Task to carry out
When a line in the entries below contains the word "cookies", copy that line.

_ _ _ _

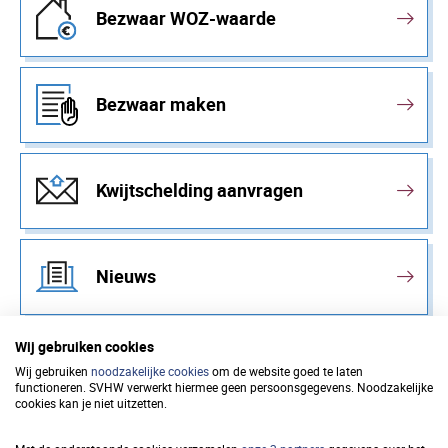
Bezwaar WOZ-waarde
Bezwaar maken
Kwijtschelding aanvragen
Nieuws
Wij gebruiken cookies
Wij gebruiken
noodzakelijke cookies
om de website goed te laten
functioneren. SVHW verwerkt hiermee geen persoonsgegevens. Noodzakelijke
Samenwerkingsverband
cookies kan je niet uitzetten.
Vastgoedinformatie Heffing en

_ _ _ _

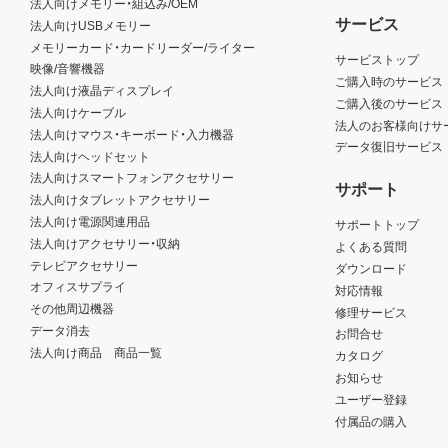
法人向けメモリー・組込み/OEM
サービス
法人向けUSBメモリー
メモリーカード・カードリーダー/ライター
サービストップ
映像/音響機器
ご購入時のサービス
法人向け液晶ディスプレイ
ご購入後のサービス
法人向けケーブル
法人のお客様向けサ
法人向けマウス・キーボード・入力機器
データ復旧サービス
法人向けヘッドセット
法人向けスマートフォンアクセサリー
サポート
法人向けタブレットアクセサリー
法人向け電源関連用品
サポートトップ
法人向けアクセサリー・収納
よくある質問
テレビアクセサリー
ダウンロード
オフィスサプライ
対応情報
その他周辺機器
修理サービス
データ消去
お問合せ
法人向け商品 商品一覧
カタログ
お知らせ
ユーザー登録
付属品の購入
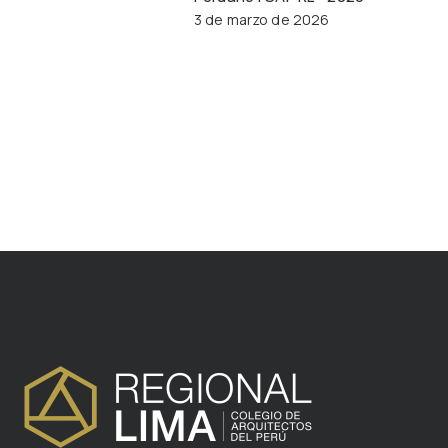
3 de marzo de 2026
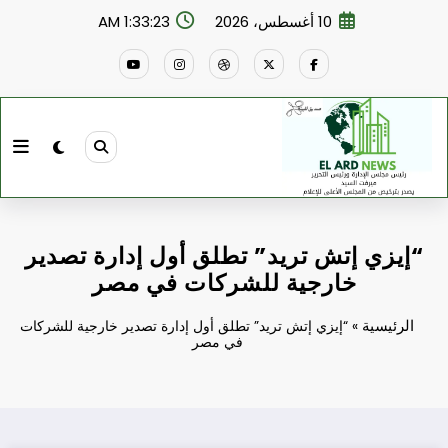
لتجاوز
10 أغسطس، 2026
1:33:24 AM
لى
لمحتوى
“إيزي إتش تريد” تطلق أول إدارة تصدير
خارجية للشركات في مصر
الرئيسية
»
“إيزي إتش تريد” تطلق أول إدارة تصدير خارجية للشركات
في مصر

_ _ _ _

Solution to the problem
Wij gebruiken cookies
noodzakelijke cookies
cookies kan je niet uitzetten.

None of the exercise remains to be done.